/tags/2017-winter/index.xml 2017 Winter - McGill Statistics Seminars
  • Order selection in multidimensional finite mixture models

    Date: 2017-01-20

    Time: 15:30-16:30

    Location: BURN 1205

    Abstract:

    Finite mixture models provide a natural framework for analyzing data from heterogeneous populations. In practice, however, the number of hidden subpopulations in the data may be unknown. The problem of estimating the order of a mixture model, namely the number of subpopulations, is thus crucial for many applications. In this talk, we present a new penalized likelihood solution to this problem, which is applicable to models with a multidimensional parameter space. The order of the model is estimated by starting with a large number of mixture components, which are clustered and then merged via two penalty functions. Doing so estimates the unknown parameters of the mixture, at the same time as the order. We will present extensive simulation studies, showing our approach outperforms many of the most common methods for this problem, such as the Bayesian Information Criterion. Real data examples involving normal and multinomial mixtures further illustrate its performance.

  • (Sparse) exchangeable graphs

    Date: 2017-01-13

    Time: 15:30-16:30

    Location: BURN 1205

    Abstract:

    Many popular statistical models for network valued datasets fall under the remit of the graphon framework, which (implicitly) assumes the networks are densely connected.
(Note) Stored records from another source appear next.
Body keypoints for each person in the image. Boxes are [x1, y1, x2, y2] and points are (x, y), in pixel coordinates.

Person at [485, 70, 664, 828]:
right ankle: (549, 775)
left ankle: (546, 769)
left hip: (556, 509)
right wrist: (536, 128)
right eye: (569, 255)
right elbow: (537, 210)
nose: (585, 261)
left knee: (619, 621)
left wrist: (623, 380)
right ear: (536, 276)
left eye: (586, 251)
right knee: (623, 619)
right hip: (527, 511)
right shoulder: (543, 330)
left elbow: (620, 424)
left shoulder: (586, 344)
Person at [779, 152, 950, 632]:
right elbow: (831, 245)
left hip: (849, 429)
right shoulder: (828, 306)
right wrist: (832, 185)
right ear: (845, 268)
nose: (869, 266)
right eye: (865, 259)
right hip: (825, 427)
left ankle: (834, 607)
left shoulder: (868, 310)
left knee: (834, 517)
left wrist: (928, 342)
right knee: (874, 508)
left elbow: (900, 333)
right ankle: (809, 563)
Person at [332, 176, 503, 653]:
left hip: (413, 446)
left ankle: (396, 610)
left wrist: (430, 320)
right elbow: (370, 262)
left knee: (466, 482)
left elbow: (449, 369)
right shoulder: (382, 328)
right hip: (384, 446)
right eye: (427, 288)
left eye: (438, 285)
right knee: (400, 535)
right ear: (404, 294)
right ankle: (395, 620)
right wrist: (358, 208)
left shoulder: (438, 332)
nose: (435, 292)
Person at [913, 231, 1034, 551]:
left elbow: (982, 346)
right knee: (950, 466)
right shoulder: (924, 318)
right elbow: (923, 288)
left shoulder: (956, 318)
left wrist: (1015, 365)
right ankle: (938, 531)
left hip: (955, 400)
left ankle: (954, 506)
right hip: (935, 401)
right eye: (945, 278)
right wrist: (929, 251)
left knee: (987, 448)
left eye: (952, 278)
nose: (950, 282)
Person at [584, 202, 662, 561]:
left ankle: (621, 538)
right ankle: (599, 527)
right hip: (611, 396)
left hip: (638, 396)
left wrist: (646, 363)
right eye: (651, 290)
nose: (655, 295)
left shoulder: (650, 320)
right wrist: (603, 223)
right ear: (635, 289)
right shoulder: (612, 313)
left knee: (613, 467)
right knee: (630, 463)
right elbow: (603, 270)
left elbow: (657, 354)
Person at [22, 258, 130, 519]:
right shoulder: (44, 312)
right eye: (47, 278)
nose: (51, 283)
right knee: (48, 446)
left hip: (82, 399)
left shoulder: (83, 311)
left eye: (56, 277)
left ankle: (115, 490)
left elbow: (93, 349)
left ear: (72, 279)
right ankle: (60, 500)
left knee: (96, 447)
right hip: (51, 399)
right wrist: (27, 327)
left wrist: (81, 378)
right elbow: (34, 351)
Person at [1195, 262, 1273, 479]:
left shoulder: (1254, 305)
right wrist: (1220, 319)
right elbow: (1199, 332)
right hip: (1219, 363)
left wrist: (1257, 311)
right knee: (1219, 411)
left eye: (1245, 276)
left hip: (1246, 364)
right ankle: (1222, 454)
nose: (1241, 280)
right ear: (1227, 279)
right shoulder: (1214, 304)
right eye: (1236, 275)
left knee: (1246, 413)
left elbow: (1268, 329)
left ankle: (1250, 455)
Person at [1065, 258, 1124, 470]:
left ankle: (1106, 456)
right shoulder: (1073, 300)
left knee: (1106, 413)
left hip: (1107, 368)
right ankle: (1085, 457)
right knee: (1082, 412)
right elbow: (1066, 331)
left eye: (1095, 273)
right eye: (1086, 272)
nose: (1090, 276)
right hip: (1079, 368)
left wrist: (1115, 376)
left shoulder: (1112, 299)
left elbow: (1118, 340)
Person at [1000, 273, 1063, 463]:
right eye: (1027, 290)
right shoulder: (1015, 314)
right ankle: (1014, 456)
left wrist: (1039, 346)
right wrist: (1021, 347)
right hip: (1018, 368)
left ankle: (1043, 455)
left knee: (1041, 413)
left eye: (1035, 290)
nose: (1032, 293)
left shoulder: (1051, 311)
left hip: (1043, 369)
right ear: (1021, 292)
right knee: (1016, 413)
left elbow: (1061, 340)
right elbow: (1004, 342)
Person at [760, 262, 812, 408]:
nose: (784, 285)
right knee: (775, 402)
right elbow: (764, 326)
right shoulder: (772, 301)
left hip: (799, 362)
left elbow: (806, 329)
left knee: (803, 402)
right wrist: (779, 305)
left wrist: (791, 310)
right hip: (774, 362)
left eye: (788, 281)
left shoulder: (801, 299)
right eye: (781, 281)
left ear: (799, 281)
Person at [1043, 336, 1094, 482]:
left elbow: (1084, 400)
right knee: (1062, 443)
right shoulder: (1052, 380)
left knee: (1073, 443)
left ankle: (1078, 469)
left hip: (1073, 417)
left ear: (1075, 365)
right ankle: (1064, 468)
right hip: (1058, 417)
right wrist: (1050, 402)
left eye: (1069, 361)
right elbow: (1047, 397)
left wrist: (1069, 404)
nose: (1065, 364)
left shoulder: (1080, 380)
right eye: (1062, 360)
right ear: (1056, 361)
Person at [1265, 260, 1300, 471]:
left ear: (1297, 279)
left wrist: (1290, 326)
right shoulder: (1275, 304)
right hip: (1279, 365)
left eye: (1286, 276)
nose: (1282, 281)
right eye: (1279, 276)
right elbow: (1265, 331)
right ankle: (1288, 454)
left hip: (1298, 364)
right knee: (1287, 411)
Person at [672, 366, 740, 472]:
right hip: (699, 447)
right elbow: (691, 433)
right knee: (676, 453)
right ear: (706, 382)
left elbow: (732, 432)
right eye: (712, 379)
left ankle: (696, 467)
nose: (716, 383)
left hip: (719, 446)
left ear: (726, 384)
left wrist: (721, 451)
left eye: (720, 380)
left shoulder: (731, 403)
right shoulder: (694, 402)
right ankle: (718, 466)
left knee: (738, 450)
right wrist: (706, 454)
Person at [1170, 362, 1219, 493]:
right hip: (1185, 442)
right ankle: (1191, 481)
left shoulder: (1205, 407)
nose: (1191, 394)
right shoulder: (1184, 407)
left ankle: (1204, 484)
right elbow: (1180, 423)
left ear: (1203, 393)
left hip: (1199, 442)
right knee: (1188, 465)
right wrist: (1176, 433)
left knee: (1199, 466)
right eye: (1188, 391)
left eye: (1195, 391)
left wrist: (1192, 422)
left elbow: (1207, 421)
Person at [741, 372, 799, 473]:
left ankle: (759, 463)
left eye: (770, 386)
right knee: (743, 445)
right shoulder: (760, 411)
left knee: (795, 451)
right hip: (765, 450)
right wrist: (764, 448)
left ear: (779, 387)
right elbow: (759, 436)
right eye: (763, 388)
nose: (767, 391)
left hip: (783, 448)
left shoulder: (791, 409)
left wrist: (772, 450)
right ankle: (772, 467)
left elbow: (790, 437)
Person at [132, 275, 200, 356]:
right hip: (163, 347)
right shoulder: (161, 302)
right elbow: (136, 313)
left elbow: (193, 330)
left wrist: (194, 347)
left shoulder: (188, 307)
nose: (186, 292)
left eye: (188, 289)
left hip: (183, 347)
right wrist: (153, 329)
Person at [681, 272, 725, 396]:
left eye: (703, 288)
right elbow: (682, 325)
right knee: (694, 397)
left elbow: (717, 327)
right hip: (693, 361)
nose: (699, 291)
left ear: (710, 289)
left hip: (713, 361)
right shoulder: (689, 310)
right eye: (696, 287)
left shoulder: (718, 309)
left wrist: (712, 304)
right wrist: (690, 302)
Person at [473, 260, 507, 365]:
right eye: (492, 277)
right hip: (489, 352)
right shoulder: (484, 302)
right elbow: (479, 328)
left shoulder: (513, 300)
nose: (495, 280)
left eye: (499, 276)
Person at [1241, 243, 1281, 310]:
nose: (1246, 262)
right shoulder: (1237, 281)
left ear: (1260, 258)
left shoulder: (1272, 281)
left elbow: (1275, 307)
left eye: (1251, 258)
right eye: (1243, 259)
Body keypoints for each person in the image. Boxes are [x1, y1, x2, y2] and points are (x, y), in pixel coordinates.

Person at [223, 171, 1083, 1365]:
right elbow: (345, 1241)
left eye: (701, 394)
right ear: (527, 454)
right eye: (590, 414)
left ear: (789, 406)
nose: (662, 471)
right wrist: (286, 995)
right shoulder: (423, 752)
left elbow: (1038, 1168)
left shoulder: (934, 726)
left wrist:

However, this assumption rarely holds for the real-world networks of practical interest. We introduce a new class of models for random graphs that generalises the dense graphon models to the sparse graph regime, and we argue that this meets many of the desiderata one would demand of a model to serve as the foundation for a statistical analysis of real-world networks. The key insight is to define the models by way of a novel notion of exchangeability; this is analogous to the specification of conditionally i.i.d. models by way of de Finetti’s representation theorem. We further develop this model class by explaining the foundations of sampling and estimation of network models in this setting. The later result can be can be understood as the (sparse) graph analogue of estimation via the empirical distribution in the i.i.d. sequence setting.